Satel has no familiarity with UMSM; she lacks an extensive background in medical school admissions; she reviewed a total of only five applications; her work has not been subjected to any peer review; and her opinions are not based on a methodology that can be tested. Accordingly, her views lack the indicia of reliability required under Daubert v. Merrell Dow Pharms., Inc., 509 U.S. 579, 113 S.Ct. 2786, 125 L.Ed.2d 469 (1993). See Samuel v. Ford Motor Co., 96 F.Supp.2d 491, 493 (D.Md.2000).

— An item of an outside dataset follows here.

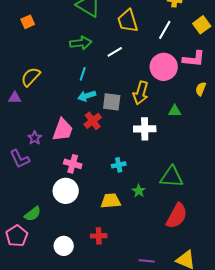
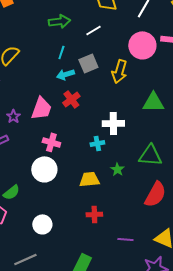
gray square: (112, 102) -> (88, 63), moved, turned -30
green triangle: (175, 111) -> (153, 102), moved, size x1.6
white cross: (145, 129) -> (113, 123), moved
red cross: (99, 236) -> (94, 214), moved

Even if Dr. Satel's report were admissible, the Court could not accord it much, if any, weight. As stated, the report consists entirely of Satel's personal evaluation of the applications. A plaintiff's (or his expert's) personal evaluation of his own qualifications is, however, irrelevant. Courts have repeatedly held that such subjective personal judgments do not raise a genuine issue of material fact. See Smith v. Flax, 618 F.2d 1062, 1067 (4th Cir.1980); Bradley v. Harcourt, Brace and Co., 104 F.3d 267, 270 (9th Cir.1996); Williams v. Cerberonics, Inc., 871 F.2d 452, 456 (4th Cir.1989). Applications of Minorities Not Interviewed".

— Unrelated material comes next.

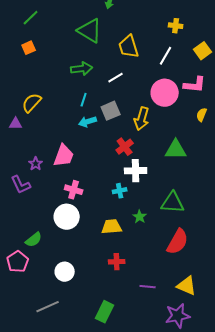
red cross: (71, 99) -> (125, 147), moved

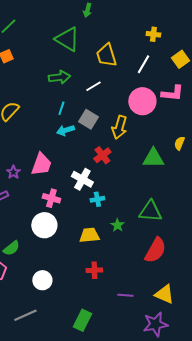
gray square: (111, 111) -> (88, 119), turned -36
yellow semicircle: (202, 115) -> (179, 143), moved
white cross: (136, 171) -> (82, 179), moved, turned 30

The Court found that Dr. Satel’s credibility and so called expertise was so unreliable that her findings had to be stricken by law without waiting for cross-examination. Dr. Satel appears to be a “mouthpiece” for sale to any neoconservative cause. Rubbing her nose in this case may diminish her power in her fight against veterans.

Satel is also a "go-to" physician for the tobacco industry. See: http://main.uab.edu/smokersonly/show.asp?durki=67468&site=3187&return=63615

Likewise, Satel is also the "go-to" physician for the silicone gel-filled breast implants industry. See: http://www.nationalreview.com/comment/satel200504121402.asp

There are even some people besides me who question Dr. Satel's motives. See: http://www.mediatransparency.org/personprofile.php?personID=96

See also: http://www.mindfreedom.org/mindfreedom/bush_satel.shtml and http://www.mindfreedom.org/pdf/satel.pdf

Dr. Satel appears to be another "Jeff Gannon" spin, hype and eyewash agent for the administration.

These Satel efforts are heavily financed and closely coordinated to coincide with the coming reduction of veteran's psychiatric benefits. We saw a similar tactic in 1980 when the Reagan administration reduced the number of vets on TDIU from 120,000 to 60,000.